■ THE TASK: Find "テクノロジーソリューション部" in the entries below; copy that line through the last, exactly, with no pictures.

■ Data extracted from a collection:
-*-

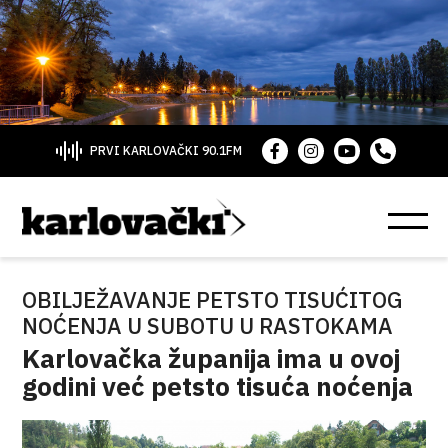
PRVI KARLOVAČKI 90.1FM
OBILJEŽAVANJE PETSTO TISUĆITOG
NOĆENJA U SUBOTU U RASTOKAMA
Karlovačka županija ima u ovoj
godini već petsto tisuća noćenja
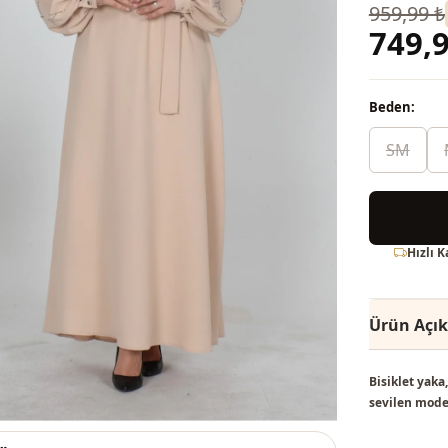
959,99 ₺
749,9
Beden:
SM
Hızlı 
Ürün Açı
Bisiklet yaka
sevilen mode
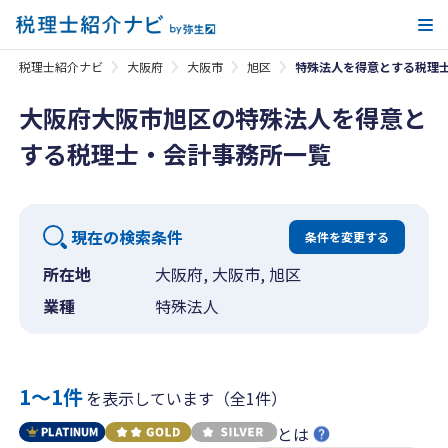
メ
税理士紹介ナビ
大阪府
大阪市
旭区
特殊法人を得意とする税理
大阪府大阪市旭区の特殊法人を得意と
する税理士・会計事務所一覧
現在の検索条件
条件を変更する
所在地
大阪府, 大阪市, 旭区
業種
特殊法人
1〜1件
を表示しています（全1件）
とは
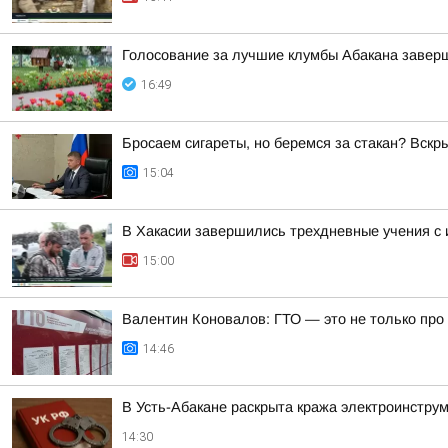
Голосование за лучшие клумбы Абакана заверш
16:49
Бросаем сигареты, но беремся за стакан? Вск
15:04
В Хакасии завершились трехдневные учения с
15:00
Валентин Коновалов: ГТО — это не только про 
14:46
В Усть-Абакане раскрыта кража электроинстру
14:30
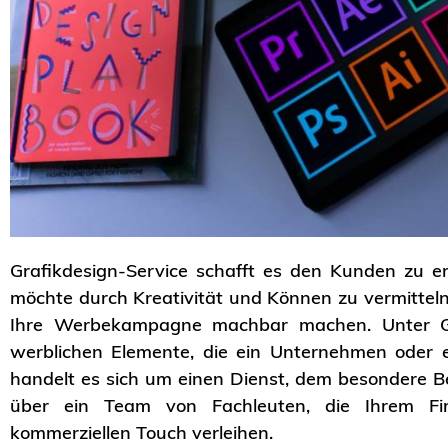
Grafikdesign-Service schafft es den Kunden zu e
möchte durch Kreativität und Können zu vermitteln
Ihre Werbekampagne machbar machen. Unter Gra
werblichen Elemente, die ein Unternehmen oder ei
handelt es sich um einen Dienst, dem besondere
über ein Team von Fachleuten, die Ihrem Fi
kommerziellen Touch verleihen.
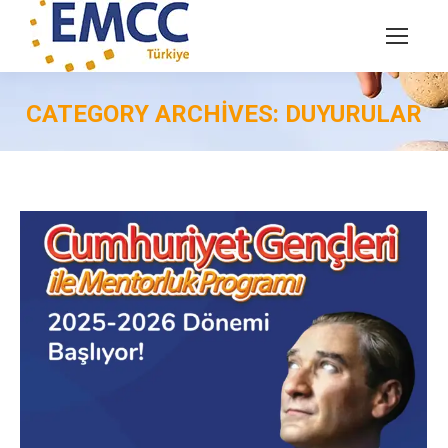
CATEGORY ARCHIVES:
DUYURULAR
You are here:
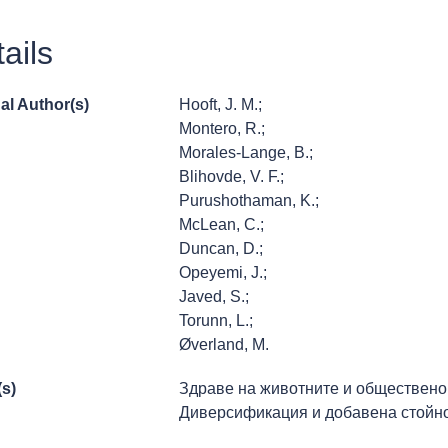
ails
al Author(s)
Hooft, J. M.;
Montero, R.;
Morales-Lange, B.;
Blihovde, V. F.;
Purushothaman, K.;
McLean, C.;
Duncan, D.;
Opeyemi, J.;
Javed, S.;
Torunn, L.;
Øverland, M.
(s)
Здраве на животните и обществено
Диверсификация и добавена стойн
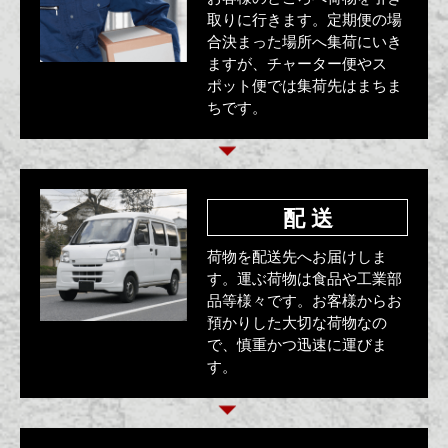
取りに行きます。定期便の場
合決まった場所へ集荷にいき
ますが、チャーター便やス
ポット便では集荷先はまちま
ちです。
配 送
荷物を配送先へお届けしま
す。運ぶ荷物は食品や工業部
品等様々です。お客様からお
預かりした大切な荷物なの
で、慎重かつ迅速に運びま
す。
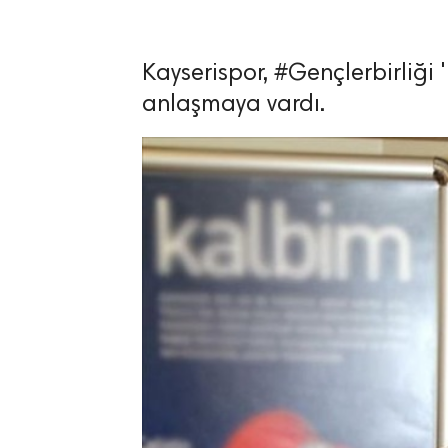
Kayserispor, #Gençlerbirliği 
anlaşmaya vardı.
lıdır.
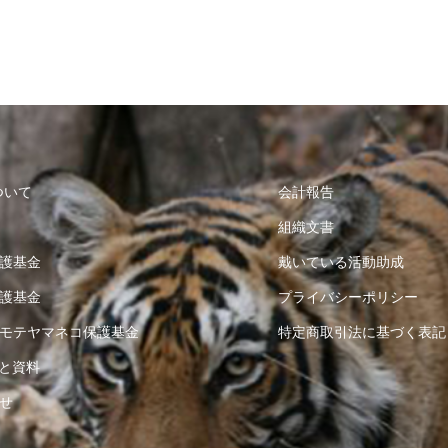
ついて
会計報告
組織文書
護基金
戴いている活動助成
護基金
プライバシーポリシー
モテヤマネコ保護基金
特定商取引法に基づく表記
と資料
せ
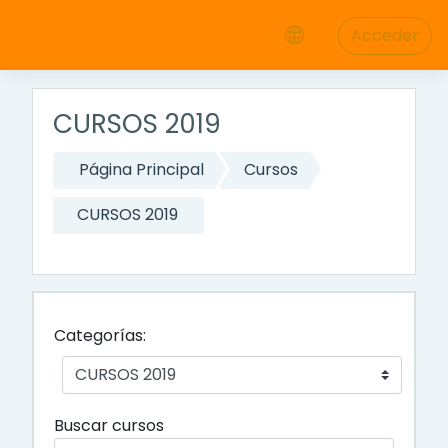
Saltar a contenido principal
Acceder
CURSOS 2019
Página Principal
Cursos
CURSOS 2019
Categorías:
Buscar cursos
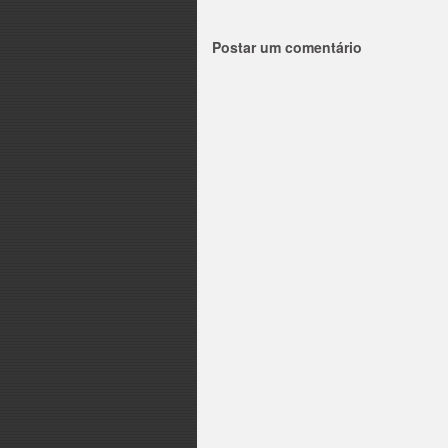
Postar um comentário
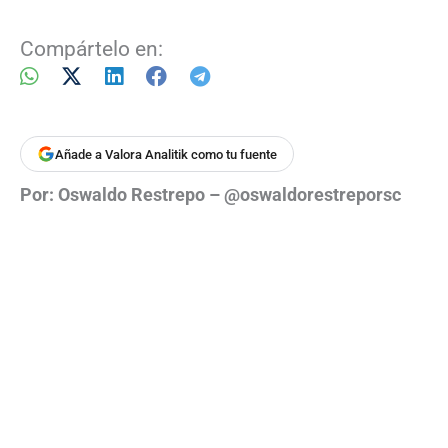
Compártelo en:
Añade a Valora Analitik como tu fuente
Por: Oswaldo Restrepo – @oswaldorestreporsc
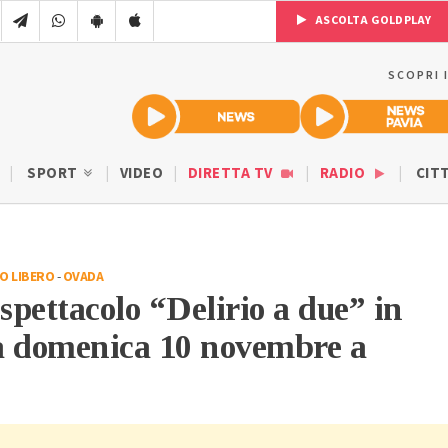
ASCOLTA GOLDPLAY
SCOPRI 
SPORT
VIDEO
DIRETTA TV
RADIO
CIT
O LIBERO
-
OVADA
 spettacolo “Delirio a due” in
 domenica 10 novembre a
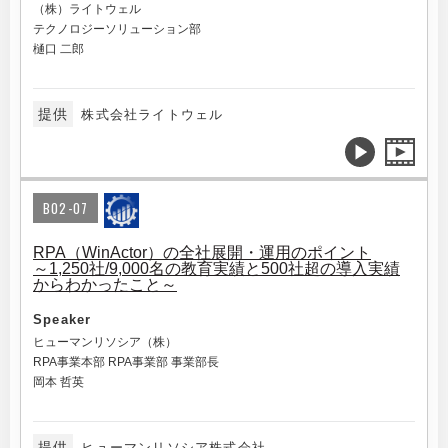
（株）ライトウェル
テクノロジーソリューション部
樋口 二郎
提供
株式会社ライトウェル
B02-07
RPA（WinActor）の全社展開・運用のポイント
～1,250社/9,000名の教育実績と500社超の導入実績
からわかったこと～
Speaker
ヒューマンリソシア（株）
RPA事業本部 RPA事業部 事業部長
岡本 哲英
提供
ヒューマンリソシア株式会社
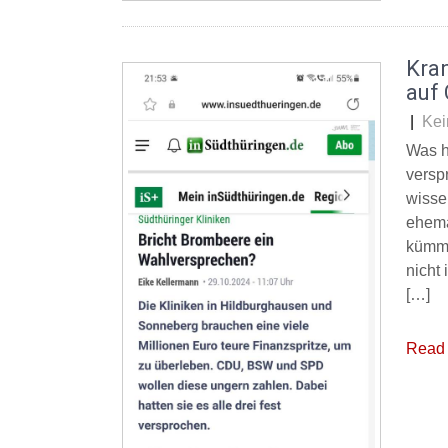
Kra
auf 
|
Kei
Was h
versp
wisse
ehema
kümme
nicht
[…]
Read 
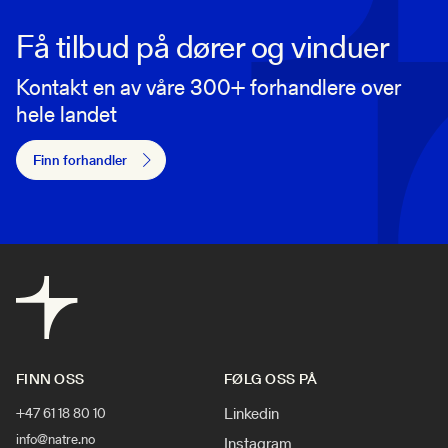
Få tilbud på dører og vinduer
Kontakt en av våre 300+ forhandlere over
hele landet
Finn forhandler
FINN OSS
FØLG OSS PÅ
Linkedin
+47 61 18 80 10
info@natre.no
Instagram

-*-

■ RESULT OF THE TASK:
テクノロジーソリューション部
樋口 二郎
提供
株式会社ライトウェル
B02-07
RPA（WinActor）の全社展開・運用のポイント
～1,250社/9,000名の教育実績と500社超の導入実績
からわかったこと～
Speaker
ヒューマンリソシア（株）
RPA事業本部 RPA事業部 事業部長
岡本 哲英
提供
ヒューマンリソシア株式会社
Kra
auf 
|
Kei
Was h
versp
wisse
ehema
kümme
nicht
[…]
Read 
Få tilbud på dører og vinduer
Kontakt en av våre 300+ forhandlere over
hele landet
Finn forhandler
FINN OSS
FØLG OSS PÅ
Linkedin
+47 61 18 80 10
info@natre.no
Instagram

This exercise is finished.